[WORK REQUIRED] Leave out the pictures, and retype the remaining data exactly.

[DATA RECORDS]
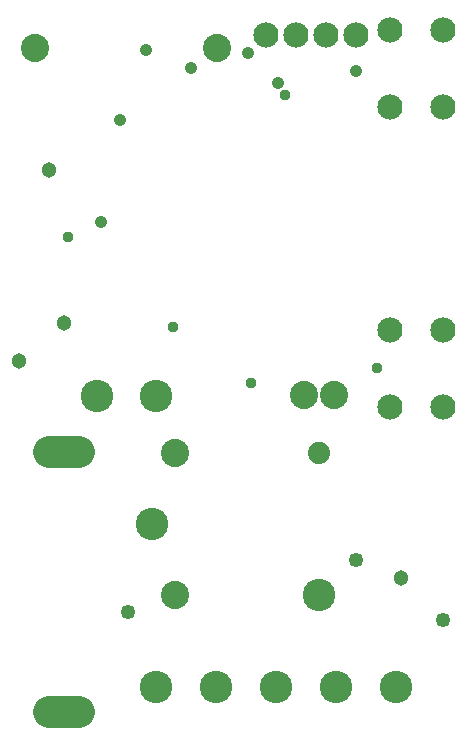
<source format=gbr>
G04 EAGLE Gerber X2 export*
G75*
%MOIN*%
%FSLAX25Y25*%
%LPD*%
%AMOC8*
5,1,8,0,0,1.08239X$1,22.5*%
G01*
%ADD10C,0.108000*%
%ADD11C,0.084000*%
%ADD12C,0.094000*%
%ADD13C,0.108000*%
%ADD14C,0.074000*%
%ADD15C,0.049339*%
%ADD16C,0.037780*%
%ADD17C,0.041465*%
%ADD18C,0.051307*%


D10*
X26250Y10450D02*
X16250Y10450D01*
X16250Y97050D02*
X26250Y97050D01*
D11*
X118750Y236250D03*
X108750Y236250D03*
X98750Y236250D03*
X88750Y236250D03*
D12*
X101250Y116250D03*
X111250Y116250D03*
X58386Y49390D03*
D13*
X50512Y73012D03*
D12*
X58386Y96634D03*
D13*
X106417Y49390D03*
D14*
X106417Y96634D03*
D11*
X129850Y212200D03*
X147650Y212200D03*
X129850Y237800D03*
X147650Y237800D03*
X129850Y112200D03*
X147650Y112200D03*
X129850Y137800D03*
X147650Y137800D03*
D13*
X51949Y115876D03*
X32264Y115876D03*
D12*
X11791Y231624D03*
X72421Y231624D03*
D13*
X51875Y18750D03*
X71875Y18750D03*
X91875Y18750D03*
X111875Y18750D03*
X131875Y18750D03*
D15*
X118750Y61250D03*
X42500Y43750D03*
X147500Y41250D03*
D16*
X83750Y120000D03*
D17*
X63750Y225000D03*
X48750Y231250D03*
D18*
X133750Y55000D03*
X16250Y191250D03*
X21250Y140000D03*
D16*
X125625Y125000D03*
X57500Y138750D03*
D17*
X40000Y207812D03*
X82500Y230000D03*
X33750Y173750D03*
X118750Y224252D03*
X92500Y220000D03*
D18*
X6250Y127500D03*
D16*
X95000Y216250D03*
X22500Y168750D03*
M02*

</source>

[RESPONSE AREA]
<source format=gbr>
G04 EAGLE Gerber X2 export*
G75*
%MOIN*%
%FSLAX25Y25*%
%LPD*%
%AMOC8*
5,1,8,0,0,1.08239X$1,22.5*%
G01*
%ADD10C,0.108000*%
%ADD11C,0.084000*%
%ADD12C,0.094000*%
%ADD13C,0.108000*%
%ADD14C,0.074000*%
%ADD15C,0.049339*%
%ADD16C,0.037780*%
%ADD17C,0.041465*%
%ADD18C,0.051307*%


D10*
X26250Y10450D02*
X16250Y10450D01*
X16250Y97050D02*
X26250Y97050D01*
D11*
X118750Y236250D03*
X108750Y236250D03*
X98750Y236250D03*
X88750Y236250D03*
D12*
X101250Y116250D03*
X111250Y116250D03*
X58386Y49390D03*
D13*
X50512Y73012D03*
D12*
X58386Y96634D03*
D13*
X106417Y49390D03*
D14*
X106417Y96634D03*
D11*
X129850Y212200D03*
X147650Y212200D03*
X129850Y237800D03*
X147650Y237800D03*
X129850Y112200D03*
X147650Y112200D03*
X129850Y137800D03*
X147650Y137800D03*
D13*
X51949Y115876D03*
X32264Y115876D03*
D12*
X11791Y231624D03*
X72421Y231624D03*
D13*
X51875Y18750D03*
X71875Y18750D03*
X91875Y18750D03*
X111875Y18750D03*
X131875Y18750D03*
D15*
X118750Y61250D03*
X42500Y43750D03*
X147500Y41250D03*
D16*
X83750Y120000D03*
D17*
X63750Y225000D03*
X48750Y231250D03*
D18*
X133750Y55000D03*
X16250Y191250D03*
X21250Y140000D03*
D16*
X125625Y125000D03*
X57500Y138750D03*
D17*
X40000Y207812D03*
X82500Y230000D03*
X33750Y173750D03*
X118750Y224252D03*
X92500Y220000D03*
D18*
X6250Y127500D03*
D16*
X95000Y216250D03*
X22500Y168750D03*
M02*

</source>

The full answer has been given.